**WHAT YOU NEED TO DO:**
Print the entries below word for word; the pictures stay out of your copy.
--
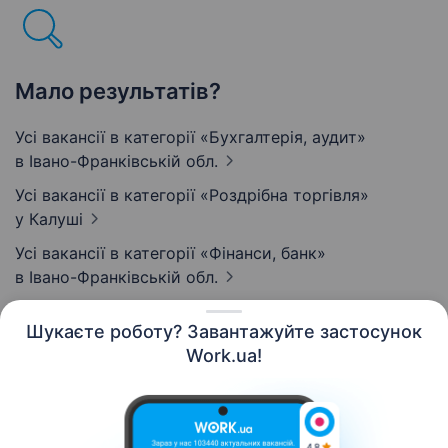
Мало результатів?
Усі вакансії в категорії «Бухгалтерія, аудит»
в Івано-Франківській обл.
Усі вакансії в категорії «Роздрібна торгівля»
у Калуші
Усі вакансії в категорії «Фінанси, банк»
в Івано-Франківській обл.
Шукаєте роботу? Завантажуйте застосунок
Work.ua!
Українська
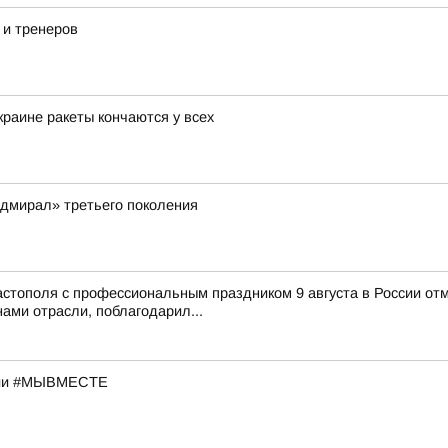
 и тренеров
раине ракеты кончаются у всех
дмирал» третьего поколения
тополя с профессиональным праздником 9 августа в России отм
ами отрасли, поблагодарил...
кции #МЫВМЕСТЕ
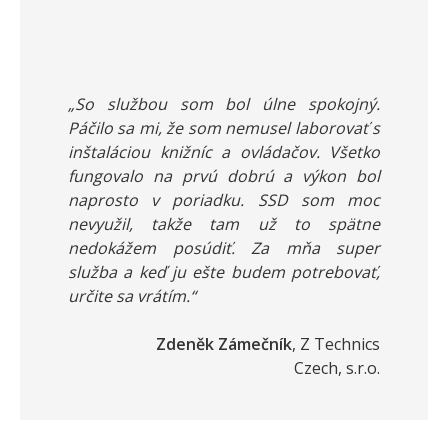
„So službou som bol úlne spokojný.
Páčilo sa mi, že som nemusel laborovať s
inštaláciou knižníc a ovládačov. Všetko
fungovalo na prvú dobrú a výkon bol
naprosto v poriadku. SSD som moc
nevyužil, takže tam už to spätne
nedokážem posúdiť. Za mňa super
služba a keď ju ešte budem potrebovať,
určite sa vrátím.“
Zdeněk Zámečník
, Z Technics
Czech, s.r.o.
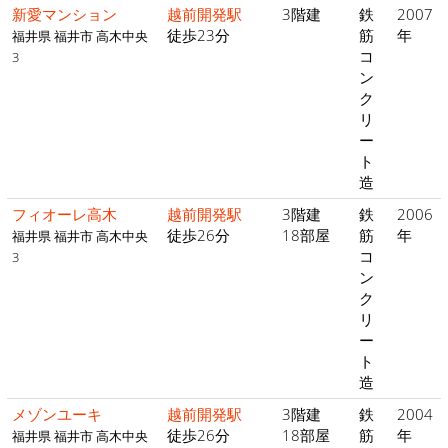
新愛マンション
越前開発駅
3階建
鉄
2007
徒歩23分
筋
年
福井県 福井市 高木中央
コ
3
ン
ク
リ
ー
ト
造
フィオーレ高木
越前開発駅
3階建
鉄
2006
徒歩26分
18部屋
筋
年
福井県 福井市 高木中央
コ
3
ン
ク
リ
ー
ト
造
メゾンユーキ
越前開発駅
3階建
鉄
2004
徒歩26分
18部屋
筋
年
福井県 福井市 高木中央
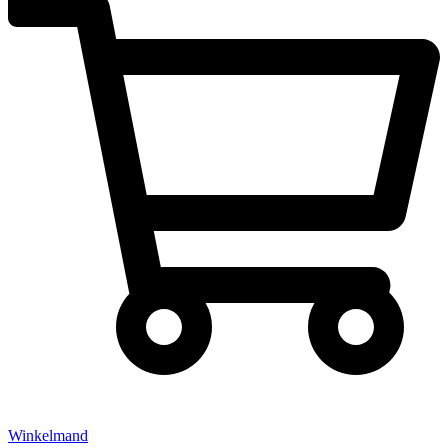
Winkelmand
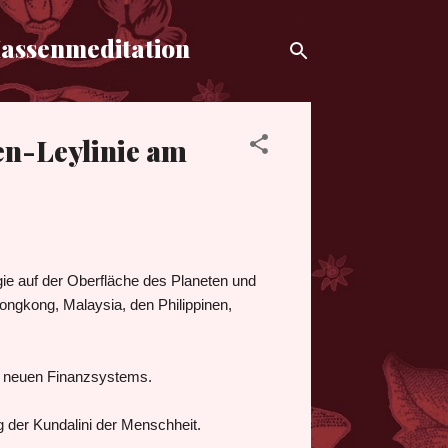
Massenmeditation
en-Leylinie am
gie auf der Oberfläche des Planeten und
 Hongkong, Malaysia, den Philippinen,
es neuen Finanzsystems.
eg der Kundalini der Menschheit.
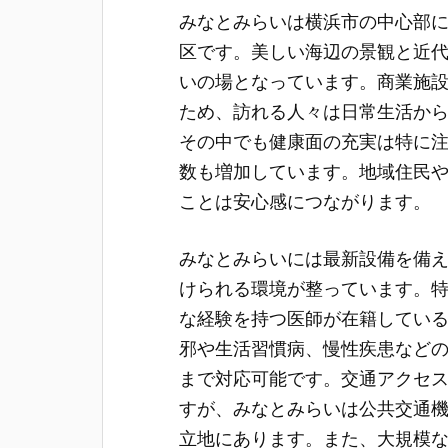
みなとみらいは横浜市の中心部
区です。
美しい海辺の景観と近
いの場となっています。商業施
ため、訪れる人々は日常生活か
その中でも健康面の充実は特に
数も増加しています。地域住民
ことは安心感につながります。
みなとみらいには最新設備を備
けられる環境が整っています。
な経験を持つ医師が在籍してい
邪や生活習慣病、慢性疾患など
まで対応可能です。交通アクセ
すが、みなとみらいは公共交通
立地にあります。また、大規模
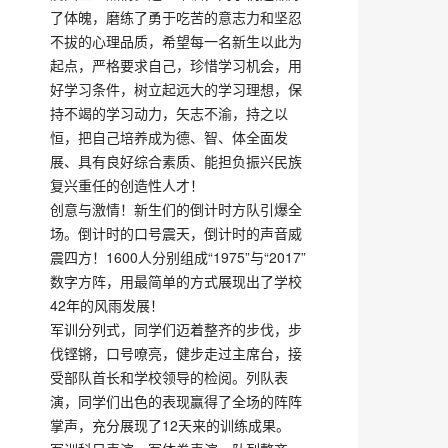
了体魄，磨练了勇于吃苦的意志力和坚忍
不拔的心理品质，希望每一名新生以此为
起点，严格要求自己，珍惜学习机会，用
好学习条件，树立起远大的学习理想，保
持不竭的学习动力，矢志不渝，持之以
恒，把自己培养成为德、智、体全面发
展、具有良好综合素质、能担负振兴民族
复兴重任的创造性人才！
创意与激情！新生们的倒计时方队引爆全
场。倒计时的口号震天，倒计时的声音威
震四方！1600人分别组成“1975”与“2017”
数字方阵，用最简单的方式展现出了学校
42年的风雨发展！
军训分列式，同学们迈着整齐的步伐，步
伐铿锵，口号嘹亮，健步走过主席台，接
受部队首长和学校领导的检阅。列队表
演，同学们出色的表现赢得了全场的阵阵
掌声，充分展现了12天来的训练成果。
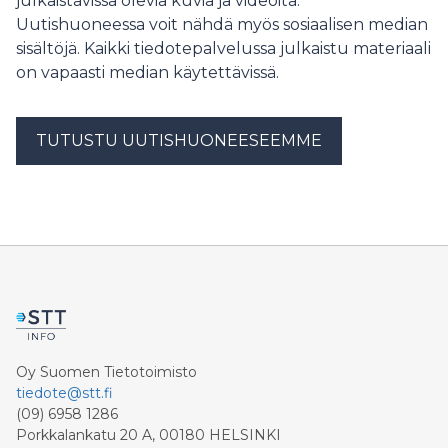
julkaistavissa olevia kuvia ja videoita.
Uutishuoneessa voit nähdä myös sosiaalisen median
sisältöjä. Kaikki tiedotepalvelussa julkaistu materiaali
on vapaasti median käytettävissä.
TUTUSTU UUTISHUONEESEEMME
Oy Suomen Tietotoimisto
tiedote@stt.fi
(09) 6958 1286
Porkkalankatu 20 A, 00180 HELSINKI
--
**TASK OUTPUT:**
Мало результатів?
Усі вакансії в категорії «Бухгалтерія, аудит»
в Івано-Франківській обл.
Усі вакансії в категорії «Роздрібна торгівля»
у Калуші
Усі вакансії в категорії «Фінанси, банк»
в Івано-Франківській обл.
Шукаєте роботу? Завантажуйте застосунок
Work.ua!
Українська
 и тренеров
раине ракеты кончаются у всех
дмирал» третьего поколения
тополя с профессиональным праздником 9 августа в России отм
ами отрасли, поблагодарил...
кции #МЫВМЕСТЕ
„So službou som bol úlne spokojný.
Páčilo sa mi, že som nemusel laborovať s
inštaláciou knižníc a ovládačov. Všetko
fungovalo na prvú dobrú a výkon bol
naprosto v poriadku. SSD som moc
nevyužil, takže tam už to spätne
nedokážem posúdiť. Za mňa super
služba a keď ju ešte budem potrebovať,
určite sa vrátím.“
Zdeněk Zámečník
, Z Technics
Czech, s.r.o.
新愛マンション
越前開発駅
3階建
鉄
2007
徒歩23分
筋
年
福井県 福井市 高木中央
コ
3
ン
ク
リ
ー
ト
造
フィオーレ高木
越前開発駅
3階建
鉄
2006
徒歩26分
18部屋
筋
年
福井県 福井市 高木中央
コ
3
ン
ク
リ
ー
ト
造
メゾンユーキ
越前開発駅
3階建
鉄
2004
徒歩26分
18部屋
筋
年
福井県 福井市 高木中央
Winkelmand
Massenmeditation
en-Leylinie am
gie auf der Oberfläche des Planeten und
 Hongkong, Malaysia, den Philippinen,
es neuen Finanzsystems.
eg der Kundalini der Menschheit.
みなとみらいは横浜市の中心部
区です。
美しい海辺の景観と近
いの場となっています。商業施
ため、訪れる人々は日常生活か
その中でも健康面の充実は特に
数も増加しています。地域住民
ことは安心感につながります。
みなとみらいには最新設備を備
けられる環境が整っています。
な経験を持つ医師が在籍してい
邪や生活習慣病、慢性疾患など
まで対応可能です。交通アクセ
すが、みなとみらいは公共交通
立地にあります。また、大規模
了体魄，磨练了勇于吃苦的意志力和坚忍
不拔的心理品质，希望每一名新生以此为
起点，严格要求自己，珍惜学习机会，用
好学习条件，树立起远大的学习理想，保
持不竭的学习动力，矢志不渝，持之以
恒，把自己培养成为德、智、体全面发
展、具有良好综合素质、能担负振兴民族
复兴重任的创造性人才！
创意与激情！新生们的倒计时方队引爆全
场。倒计时的口号震天，倒计时的声音威
震四方！1600人分别组成“1975”与“2017”
数字方阵，用最简单的方式展现出了学校
42年的风雨发展！
军训分列式，同学们迈着整齐的步伐，步
伐铿锵，口号嘹亮，健步走过主席台，接
受部队首长和学校领导的检阅。列队表
演，同学们出色的表现赢得了全场的阵阵
掌声，充分展现了12天来的训练成果。
julkaistavissa olevia kuvia ja videoita.
Uutishuoneessa voit nähdä myös sosiaalisen median
sisältöjä. Kaikki tiedotepalvelussa julkaistu materiaali
on vapaasti median käytettävissä.
TUTUSTU UUTISHUONEESEEMME
Oy Suomen Tietotoimisto
tiedote@stt.fi
(09) 6958 1286
Porkkalankatu 20 A, 00180 HELSINKI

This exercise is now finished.